Deletion in batch / recovery modes / etc as stated are useful... mass deletions suck since they're record by record. Another tip: drop the indexes on the table beforehand so the DELETE doesn't have to update those... you'd pretty much have to rebuild them afterwards anyway so you're not losing much. Alternatively, use a SELECT INTO to a scratch table to save the rows you do want to keep, truncate or outright drop the original one, and copy the data back / rename, and finally recreate the indexes.
I don't think using a join would impact greatly (if at all) on the performance of your delete operation. Check the estimated execution plans for the subquery or join. You might be surprised to find that they are not very different. After the temporary change to a simple recovery model, It would help to do smaller delete operations on the table.
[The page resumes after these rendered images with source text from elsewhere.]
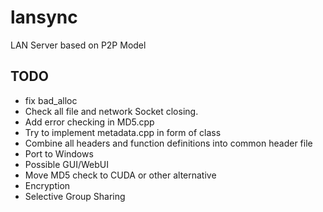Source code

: # lansync
LAN Server based on P2P Model

TODO
----
* fix bad_alloc
* Check all file and network Socket closing.
* Add error checking in MD5.cpp
* Try to implement metadata.cpp in form of class
* Combine all headers and function definitions into common header file
* Port to Windows
* Possible GUI/WebUI
* Move MD5 check to CUDA or other alternative
* Encryption
* Selective Group Sharing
Try something like: CREATE PROC DeleteTable @MaxID int AS DELETE from <database>.dbo.<table> WHERE id in (select id from <database_arch>.dbo.<table> WHERE id<@MAxID) RETURN You would then call the procedure many times over with increasing values of the @MaxID parameter: EXEC DeleteTable 500000 GO EXEC DeleteTable 1000000 GO EXEC DeleteTable 1500000 GO EXEC DeleteTable 2000000 GO
Do not change recovery model! Do not drop indexes! Deleting by batches if best one to go and intermittent transaction log backup will also ensure the transaction log size, in this case you coudl run this as a scheduled job for better performance as running from a client connection will have network latency. If you drop indexes and run the delete it will run quickly, but think about recreating the same index on the number of rows and during this time the table(s) will not be available to the application and you must ensure to reindex once the process is finished in order to cache the best plan. (Nathan, good to see you here again)
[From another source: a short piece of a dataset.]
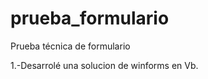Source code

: # prueba_formulario
Prueba técnica de formulario 

1.-Desarrolé una solucion  de winforms en Vb.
Thanks for all the suggestions. What I have decided with is to do batch deletions of 10000 at a time stopping every million to do trans log backup. would the following query be sufficient? declare @i int set @i = 0 while @i<1000000 BEGIN delete top (10000) from <database>.dbo.<table> where id in (select id from <database_arch>.dbo.<table>) IF @@rowcount < 10000 BREAK set @i = @i +10000 END
Sounds good, if the current transaction log can cope up such load, use DBCC SQLPERF(LOGSPACE) to see how the space is utilized on log side.